## Goal of the exercise:
Please return the portion of the Sony Labou Tansi passage between "Justin Kalulu Bisanswa" and "read it somewhere.", inclusive, copied word for word.

##### Reading text

Life Is Not a Book. Creuse: Literature and Representation in Sony Labou Tansi's Work

Justin Kalulu Bisanswa


The title of this article comes from the analysis by Nicolas Martin-Granel of Sony Labou Tansi's still unpublished manuscripts (Martin-Granel 225); it refers one to the "processus de la création en train de se faire" 'the process of creation in the ongoing creation.' From La France qui rend fou, an unfinished novel by Sony Labou Tansi, the writer reports a conversation between two prisoners who can no longer escape from their jail and are condemned to sink even much deeper:

Il faut creuser. Parce que la vie, c'est là-dedans, on la creuse.
--J'ai lu ça quelque part.
--Life is not a book. Creuse.
You must dig, because that's what life is about. You dig it up.
--I read it somewhere.
--Life is not a book. Dig it up.

##########
##### Dataset content

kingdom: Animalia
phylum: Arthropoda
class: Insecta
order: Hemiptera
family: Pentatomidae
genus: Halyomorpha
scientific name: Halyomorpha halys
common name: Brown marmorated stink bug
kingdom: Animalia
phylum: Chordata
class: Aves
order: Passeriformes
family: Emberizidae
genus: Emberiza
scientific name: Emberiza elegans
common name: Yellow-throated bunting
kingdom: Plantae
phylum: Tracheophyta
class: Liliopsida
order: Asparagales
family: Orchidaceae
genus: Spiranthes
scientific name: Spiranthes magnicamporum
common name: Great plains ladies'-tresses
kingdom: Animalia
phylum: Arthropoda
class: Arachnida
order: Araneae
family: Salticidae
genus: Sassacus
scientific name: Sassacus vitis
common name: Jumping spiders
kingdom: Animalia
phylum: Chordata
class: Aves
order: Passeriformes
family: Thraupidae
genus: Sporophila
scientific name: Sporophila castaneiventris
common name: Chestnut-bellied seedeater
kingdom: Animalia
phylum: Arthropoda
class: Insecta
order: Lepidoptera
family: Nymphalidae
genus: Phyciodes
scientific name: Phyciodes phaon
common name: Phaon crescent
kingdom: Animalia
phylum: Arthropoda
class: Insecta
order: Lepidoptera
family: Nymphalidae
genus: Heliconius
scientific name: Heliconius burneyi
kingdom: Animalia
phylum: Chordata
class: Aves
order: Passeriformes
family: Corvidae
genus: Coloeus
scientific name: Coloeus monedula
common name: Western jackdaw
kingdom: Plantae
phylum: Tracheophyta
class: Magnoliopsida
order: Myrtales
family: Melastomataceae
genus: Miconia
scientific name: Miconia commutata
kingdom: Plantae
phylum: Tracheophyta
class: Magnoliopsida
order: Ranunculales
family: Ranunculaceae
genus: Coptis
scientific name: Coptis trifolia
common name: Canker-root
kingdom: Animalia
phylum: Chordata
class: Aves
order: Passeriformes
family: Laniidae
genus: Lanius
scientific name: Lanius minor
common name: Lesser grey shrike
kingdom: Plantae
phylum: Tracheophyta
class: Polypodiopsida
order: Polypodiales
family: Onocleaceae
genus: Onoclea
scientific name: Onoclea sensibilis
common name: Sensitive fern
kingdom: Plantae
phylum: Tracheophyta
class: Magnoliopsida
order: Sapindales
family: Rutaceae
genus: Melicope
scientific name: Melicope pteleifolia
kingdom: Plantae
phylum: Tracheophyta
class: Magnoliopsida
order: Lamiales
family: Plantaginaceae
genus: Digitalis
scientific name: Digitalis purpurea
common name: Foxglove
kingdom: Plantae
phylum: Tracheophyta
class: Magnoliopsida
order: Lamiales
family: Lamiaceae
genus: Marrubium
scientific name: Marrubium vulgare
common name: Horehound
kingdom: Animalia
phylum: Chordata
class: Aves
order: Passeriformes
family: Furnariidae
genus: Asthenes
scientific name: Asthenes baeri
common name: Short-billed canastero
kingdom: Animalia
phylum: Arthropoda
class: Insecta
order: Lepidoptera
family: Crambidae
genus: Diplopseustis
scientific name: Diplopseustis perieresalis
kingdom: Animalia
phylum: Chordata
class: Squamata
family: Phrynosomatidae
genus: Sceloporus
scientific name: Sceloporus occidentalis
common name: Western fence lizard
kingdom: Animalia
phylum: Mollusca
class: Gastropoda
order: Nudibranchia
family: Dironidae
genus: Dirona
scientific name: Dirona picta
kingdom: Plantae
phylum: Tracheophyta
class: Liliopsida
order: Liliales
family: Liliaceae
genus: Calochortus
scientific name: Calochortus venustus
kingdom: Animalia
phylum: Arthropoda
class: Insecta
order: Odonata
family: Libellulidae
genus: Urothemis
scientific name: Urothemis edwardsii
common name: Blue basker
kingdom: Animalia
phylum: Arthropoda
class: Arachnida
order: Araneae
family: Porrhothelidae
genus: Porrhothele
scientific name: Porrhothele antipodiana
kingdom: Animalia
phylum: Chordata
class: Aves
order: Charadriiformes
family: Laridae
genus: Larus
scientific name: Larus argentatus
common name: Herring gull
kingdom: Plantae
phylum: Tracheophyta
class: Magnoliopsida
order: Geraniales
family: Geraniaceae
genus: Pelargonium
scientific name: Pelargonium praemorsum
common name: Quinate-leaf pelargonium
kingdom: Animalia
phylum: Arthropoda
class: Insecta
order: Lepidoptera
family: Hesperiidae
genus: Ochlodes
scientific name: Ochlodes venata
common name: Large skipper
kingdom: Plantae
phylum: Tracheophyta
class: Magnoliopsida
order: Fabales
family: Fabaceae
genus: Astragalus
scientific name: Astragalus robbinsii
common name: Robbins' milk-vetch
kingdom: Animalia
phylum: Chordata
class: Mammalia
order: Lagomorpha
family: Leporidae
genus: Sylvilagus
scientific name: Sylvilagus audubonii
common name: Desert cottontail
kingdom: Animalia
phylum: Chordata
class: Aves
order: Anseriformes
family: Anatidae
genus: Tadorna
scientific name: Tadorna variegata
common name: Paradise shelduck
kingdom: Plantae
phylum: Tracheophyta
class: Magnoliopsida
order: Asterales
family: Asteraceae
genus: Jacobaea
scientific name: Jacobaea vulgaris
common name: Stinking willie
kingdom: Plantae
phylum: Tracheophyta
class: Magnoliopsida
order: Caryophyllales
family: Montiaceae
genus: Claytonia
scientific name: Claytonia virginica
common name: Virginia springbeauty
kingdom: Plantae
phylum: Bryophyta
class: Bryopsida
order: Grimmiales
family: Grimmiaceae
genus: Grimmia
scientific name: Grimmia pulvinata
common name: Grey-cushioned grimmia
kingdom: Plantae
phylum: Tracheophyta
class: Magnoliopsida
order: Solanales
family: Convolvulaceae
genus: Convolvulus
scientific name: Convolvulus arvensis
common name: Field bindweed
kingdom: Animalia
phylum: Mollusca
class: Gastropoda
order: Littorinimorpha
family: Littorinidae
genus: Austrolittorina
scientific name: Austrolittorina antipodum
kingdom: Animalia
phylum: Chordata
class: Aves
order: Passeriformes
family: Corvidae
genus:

##########

## Finished task:
Justin Kalulu Bisanswa


The title of this article comes from the analysis by Nicolas Martin-Granel of Sony Labou Tansi's still unpublished manuscripts (Martin-Granel 225); it refers one to the "processus de la création en train de se faire" 'the process of creation in the ongoing creation.' From La France qui rend fou, an unfinished novel by Sony Labou Tansi, the writer reports a conversation between two prisoners who can no longer escape from their jail and are condemned to sink even much deeper:

Il faut creuser. Parce que la vie, c'est là-dedans, on la creuse.
--J'ai lu ça quelque part.
--Life is not a book. Creuse.
You must dig, because that's what life is about. You dig it up.
--I read it somewhere.